Trinity backs pounds 2.3bn Mirror merger

A pounds 2.3BN MERGER between Trinity, the regional newspaper publisher, and Mirror Group to create Europe's biggest newspaper publishing company will be unveiled in the coming days, sources close to both companies said last night.

A Trinity board meeting yesterday afternoon is understood to have approved the deal, which will be structured as a mixed offer of cash and Trinity shares for the national and regional newspaper publisher.

Doubts about whether Trinity would proceed with an offer increased after Stephen Byers, the Secretary of State for Trade and Industry, ruled on Friday that it would be required to sell The Belfast Telegraph.

That provoked a brief conundrum for the Chester-based publisher, led by Philip Graf. The Belfast Telegraph is its most profitable title, contributing an estimated pounds 20m in annual operating profit - about one-fourth of Trinity's earnings. "Having to sell a very attractive asset for lots of money isn't the worst possible outcome," said a source. "This is a strategic and financial [merger], which is not merely opportunistic."

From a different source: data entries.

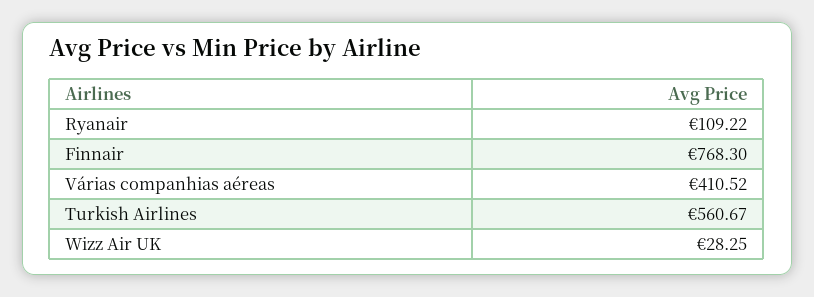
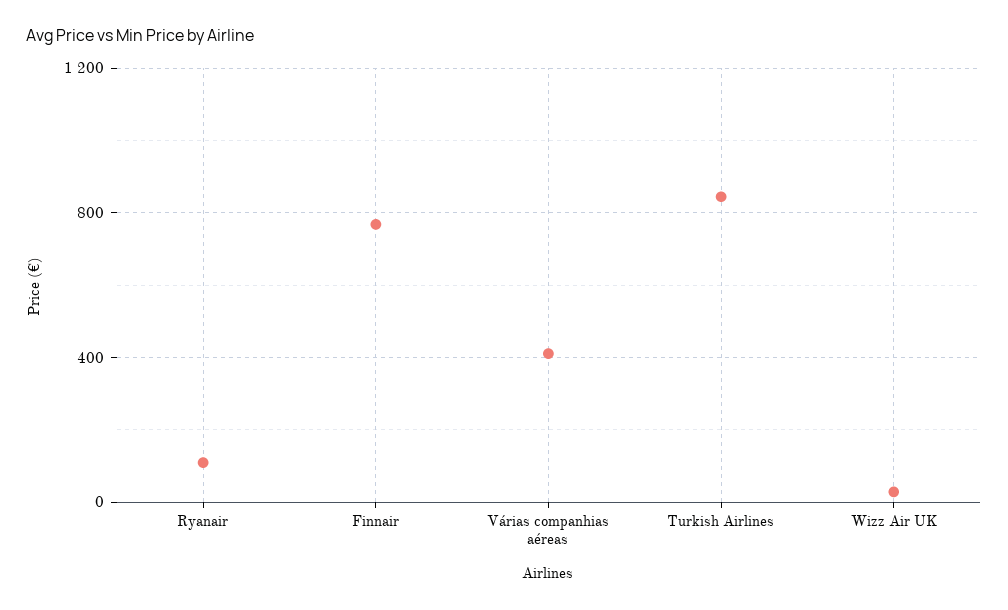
Turkish Airlines: 560.67 -> 850

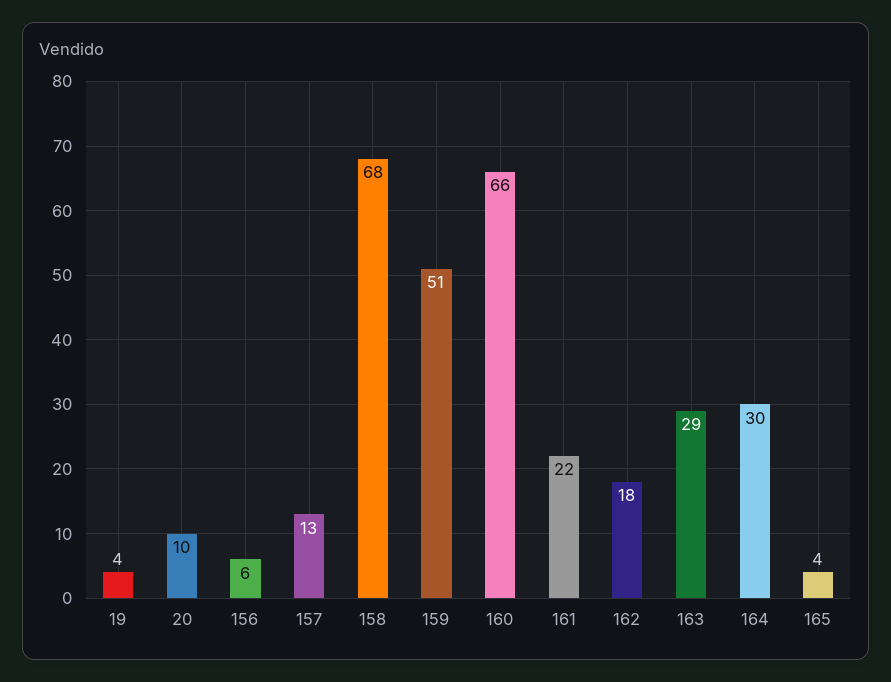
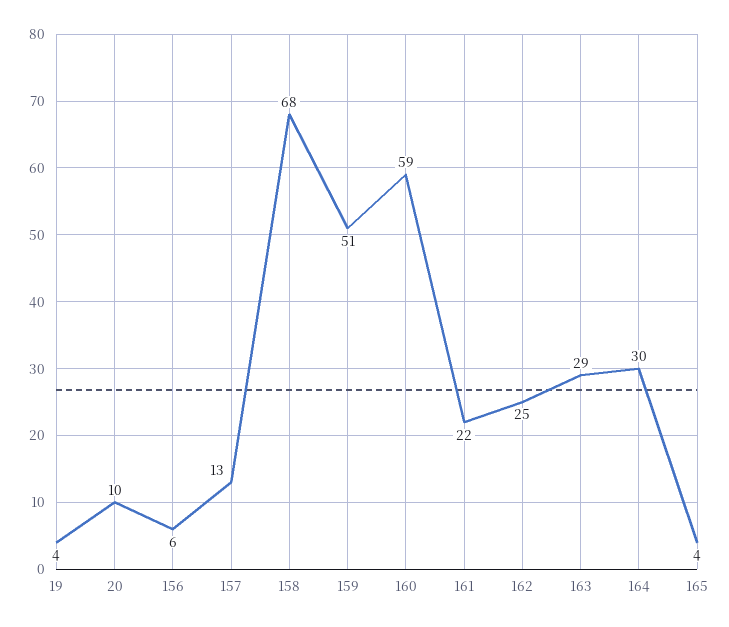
160: 66 -> 59
162: 18 -> 25

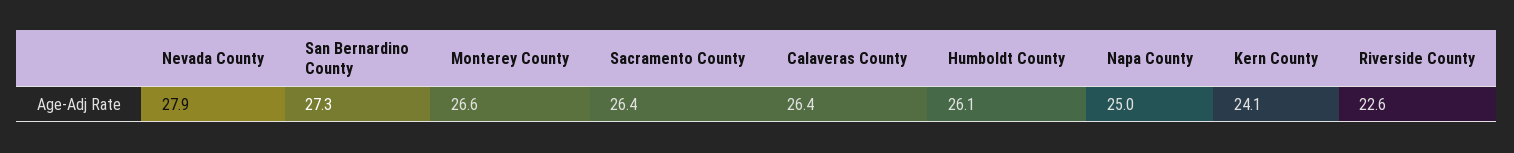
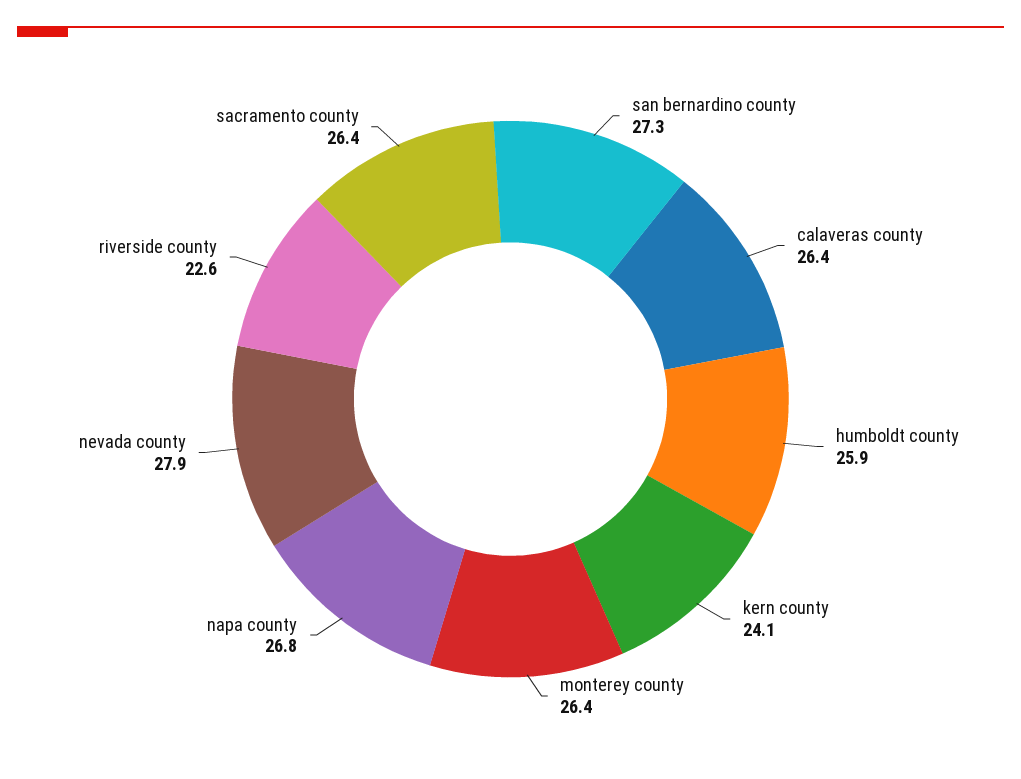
Monterey County: 26.6 -> 26.4
Humboldt County: 26.1 -> 25.9
Napa County: 25 -> 26.8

Since the weekend, several buyers have emerged for The Belfast Telegraph, including Independent News & Media, publishers of The Independent. Analysts have valued the title at upwards of pounds 150m. Trinity's apparent desire not to be deflected by the Byers ruling is likely to mean other potential bidders, including Regional Independent Media (RIM) and David Montgomery, the former Mirror chief executive, will have difficulty in launching an effective counter-bid. RIM has received clearance from the DTI to bid for Mirror Group, while Mr Montgomery has been organising venture capital financing.

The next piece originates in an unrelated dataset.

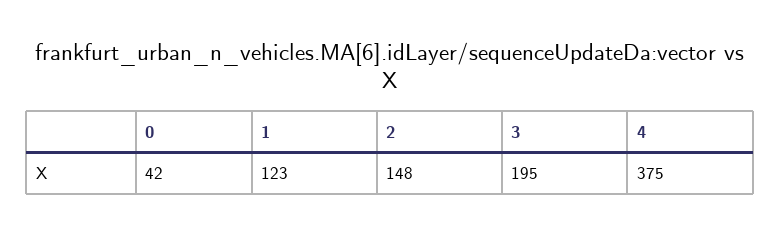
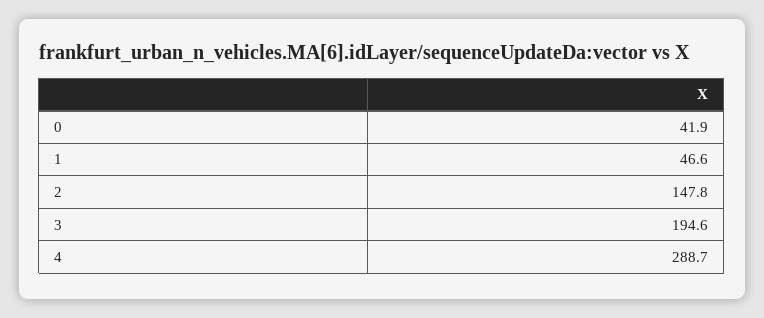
1: 123 -> 46.6
4: 375 -> 288.7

Trinity's bid will give Mirror Group an enterprise value of about pounds 1.5bn. Trinity's enterprise value, post-divestment of the Belfast newspaper, would be about pounds 800m. Combined annual sales of the two groups would be about pounds 1bn. Operating profit would be near pounds 200m.

The logic of the link-up is threefold. First, it would become Britain's largest regional newspaper publisher with around 17 per cent of the market. It would be well placed to expand further as consolidation in the sector gains momentum.

Second, the relative invulnerability of regional titles to outside competition provides a healthy cash flow stream to buttress the Mirror in the more volatile national newspaper market. Third, the expanded financial capacity of the merged group would allow it eventually to expand overseas.